We will ride on the old trekking / pilgrim route to Mustang Valley, which is now open for vehicles.
Nepal Himalayas:- Containing nine of the world’s fourteen highest mountain peaks, Nepal is a true Himalayan kingdom. The Himalayas cover three fourths of the land in Nepal. It is home to some of the highest, remotest, most rugged and most difficult terrain in the world. The loftiest peak in the world — Mount Everest — and other high peaks like Lhotse, Nuptse, Annapurna, Dhaulagiri and Manaslu, plus the presence of some exquisitely beautiful trekking routes, attract hundreds of thousands of people from all over the world to this lovely Himalayan destination. The country of Nepal can be divided into three parallel bands running from the northeast towards the southwest. Along the north of Nepal runs the Great Himalayan Range, the highest mountain range in the Himalayan system. This range has an average altitude of about 4,570 m (about 15,000 ft) and remains perpetually snow-covered. On this range rise some of the loftiest mountain peaks in the world — Mount Everest, Kanchenjunga, Lhotse, Makalu, Cho Oyu, Dhaulagiri, Manaslu, and Annapurna. Further south runs a complex system of intermediate ranges at an altitude of 8,000-14,000 ft. Prominent ranges in this mountain system include the Mahabharat and Churia ranges. High mountain ranges are interspersed with broad inhabited river valleys. The third and southernmost region is the Terai, a swampy terrain which is the northern extension of the Indian plains.
Mustang Valley, a part of Dhaulagiri Zone, is one of the seventy-five districts of Nepal, a landlocked country of South Asia. The district, with Jomsom as its headquarters, covers an area of 3,573 km² . The district straddles the Himalayas and extends northward onto the Tibetan plateau.
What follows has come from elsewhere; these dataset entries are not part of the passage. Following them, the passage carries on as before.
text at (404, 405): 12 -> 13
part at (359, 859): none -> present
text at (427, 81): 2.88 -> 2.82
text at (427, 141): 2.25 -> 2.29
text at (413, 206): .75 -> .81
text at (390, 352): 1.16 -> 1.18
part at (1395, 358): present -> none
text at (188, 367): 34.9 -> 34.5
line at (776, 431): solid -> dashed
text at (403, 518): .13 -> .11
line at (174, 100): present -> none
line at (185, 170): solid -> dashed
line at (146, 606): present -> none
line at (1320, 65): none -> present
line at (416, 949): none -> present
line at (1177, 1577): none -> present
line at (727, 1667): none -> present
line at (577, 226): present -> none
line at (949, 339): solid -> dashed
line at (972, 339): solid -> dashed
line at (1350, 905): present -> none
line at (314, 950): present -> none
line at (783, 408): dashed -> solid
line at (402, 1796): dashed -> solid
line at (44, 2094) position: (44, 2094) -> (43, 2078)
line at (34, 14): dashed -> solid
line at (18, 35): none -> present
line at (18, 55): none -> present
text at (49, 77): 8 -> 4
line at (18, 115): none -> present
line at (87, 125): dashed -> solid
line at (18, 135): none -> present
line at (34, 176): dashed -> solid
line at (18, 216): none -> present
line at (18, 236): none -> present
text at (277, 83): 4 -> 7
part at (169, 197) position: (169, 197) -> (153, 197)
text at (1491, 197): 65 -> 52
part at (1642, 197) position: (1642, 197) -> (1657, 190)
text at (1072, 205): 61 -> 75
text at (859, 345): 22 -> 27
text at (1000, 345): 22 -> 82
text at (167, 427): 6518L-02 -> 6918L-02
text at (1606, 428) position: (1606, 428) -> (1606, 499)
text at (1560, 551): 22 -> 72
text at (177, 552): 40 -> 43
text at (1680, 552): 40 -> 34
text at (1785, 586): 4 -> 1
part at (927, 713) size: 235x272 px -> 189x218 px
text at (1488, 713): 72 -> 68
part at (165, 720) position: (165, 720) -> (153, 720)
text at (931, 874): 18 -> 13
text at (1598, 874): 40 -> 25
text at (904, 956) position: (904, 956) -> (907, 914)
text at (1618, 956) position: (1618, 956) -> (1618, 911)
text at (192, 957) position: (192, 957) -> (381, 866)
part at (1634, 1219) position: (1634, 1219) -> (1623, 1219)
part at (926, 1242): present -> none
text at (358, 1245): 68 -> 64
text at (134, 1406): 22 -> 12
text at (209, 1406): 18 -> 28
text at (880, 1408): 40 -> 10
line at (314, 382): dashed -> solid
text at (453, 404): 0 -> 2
Upper Mustang, the former Lo Kingdom comprises the northern two-thirds of the district. This kingdom was a dependency of the Kingdom of Nepal but was abolished by the republican Government of Nepal on October 7, 2008. In addition to trekking routes through the Lo Kingdom (“Upper Mustang”) and along the Annapurna Circuit in lower Mustang, the district is famous for the springs and village of Muktinath (a popular Hindu and Buddhist pilgrimage site), apples, and Marpha brandy. Mustang was a lost kingdom of Tibet where traditions may remain more Tibetan than in Tibet proper following its annexation by China. Mustang is known as the desert of Nepal, however, it is one of the most beautiful districts. There are impressive mountains and there are lots of trees and plants which make parts of the district green, and there are rivers, small ponds and lakes. Animals found there include snow leopard, kasturi deer, ghoral, wild boar etc., and birds like danphe, munal, kalij etc. There are lots of colourful flowers found growing in this district. Many people are attracted to visit by its natural beauty. Not only nature makes this district attractive but also the many interesting monasteries , clay-walled houses, its Tibetan culture etc.
MUKTINATH is a sacred place both for Hindus and Buddhists located in Muktinath Valley at an altitude of 3,710 meters at the foot of the Thorong La mountain pass (part of the Himalayas), Mustang district, Nepal. The site is close to the village of Ranipauwa, which sometimes mistakenly is called Muktinath as well. The Hindus call the sacred place MuktiKshetra, which literally means the “place of salvation”. Mainly the temple is with a predominant Sri Vaishnava origin and worshipped by Buddhists. This temple is considered to be the 105th among the available 108 DivyaDesam. The ancient name of this place, before Buddhist origin is known as ThiruSaligramam. This house the Saligramasila considered to be the naturally available form of SrimanNarayana the Hindu God VISHNU HEAD. It is also one of the 51 Sakthipeetams. The Buddhists call it ChumigGyatsa, which in Tibetan means ‘Hundred Waters’. For Tibetan Buddhists, Muktinath – ChumigGyatsa is a very important place of Dakinis, goddesses known as Sky Dancers and one of the 24 Tantric places. They understand the murti to be a manifestation of Avalokitesvara.